On the other end of the spectrum, though, are debates that don't have much at all to do with empirical evidence but instead with moral questions. Is slavery evil? Is it okay to be naked in public? Should incest be prohibited? Should we burn a witch if we ever find one? Empirical analysis, if it exists at all here, is often an attempt to duck the fundamental moral question at the heart of the issue.

File:Cheetahs San Diego CA.jpg
Everyone agrees on what's going on here. The only question is its moral significance.

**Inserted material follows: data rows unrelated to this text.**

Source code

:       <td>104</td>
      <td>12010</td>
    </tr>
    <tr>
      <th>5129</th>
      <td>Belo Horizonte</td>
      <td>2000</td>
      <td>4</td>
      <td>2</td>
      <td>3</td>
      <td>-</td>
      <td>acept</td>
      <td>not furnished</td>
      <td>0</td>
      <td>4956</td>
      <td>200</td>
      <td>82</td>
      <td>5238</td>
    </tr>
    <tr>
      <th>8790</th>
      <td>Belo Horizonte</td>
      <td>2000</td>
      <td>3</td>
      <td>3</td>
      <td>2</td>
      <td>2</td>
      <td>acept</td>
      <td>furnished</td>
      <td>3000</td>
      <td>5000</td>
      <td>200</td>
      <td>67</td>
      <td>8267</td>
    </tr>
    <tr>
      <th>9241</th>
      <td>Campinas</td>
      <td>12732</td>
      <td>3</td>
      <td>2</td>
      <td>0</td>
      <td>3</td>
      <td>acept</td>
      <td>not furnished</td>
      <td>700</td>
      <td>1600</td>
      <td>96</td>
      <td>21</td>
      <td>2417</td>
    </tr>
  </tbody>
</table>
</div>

The abortion debate belongs to this  second class. Almost everyone is clear on the facts. (Of course, there are a few empirical disputes—take, for instance, the debunked hypothesis that abortions cause breast cancer.) But the major grounds of dispute are moral, and mostly boil down to two questions: how bad is it to destroy a fetus? and what are the rights of a pregnant woman?  These questions cannot be answered with empirical data. They are questions of transcendent morality, and thus fundamentally unsuited to public debate. A citizen has his convictions, and he can certainly attempt to tug on the heartstrings of any of his fellow citizens if he chooses to. But a Catholic who believes that abortion is murder and a liberal who thinks it's fine will be at an impasse until one of the two gives up her a priori moral convictions.

This isn't, though, a polar divide. The gay-marriage debate, for instance, falls in the middle of the spectrum. On the one hand, it is an area in which there is tremendous empirical confusion, filled with answerable questions like: what are typical outcomes for children of same-sex couples? will allowing same-sex marriage damage traditional marriages? is gay marriage likely to lead to legal polygamy? I've personally seen reasonable people change their mind on gay marriage after being exposed to empirical evidence. On the other hand, though, there's a strong moral undercurrent to the debate that doesn't have much to do with the facts. The result is that if I support gay marriage, I have no chance of persuading a fundamentalist Evangelical who believes that it is an evil in itself. Last year, I found myself in a conversation about gay marriage with a nonreligious man whom I respect very much. "I don't think it's right," he said. "It's against the values I was raised by." And there were no two ways about it.

And now for my prescription: when it comes to moral debates, we're better off not having them unless we're simply interested in what our fellow citizens think, or unless we think that our opponent is working from inconsistent moral axioms. By and large, we should solve moral debates by voting, not by arguing.

With empirical debates, full steam ahead.

And when it comes to mixed debates, we must separate out the empirical disputes and focus on them exclusively. For when it comes to debating morality in public, we don't have a logical leg to stand on.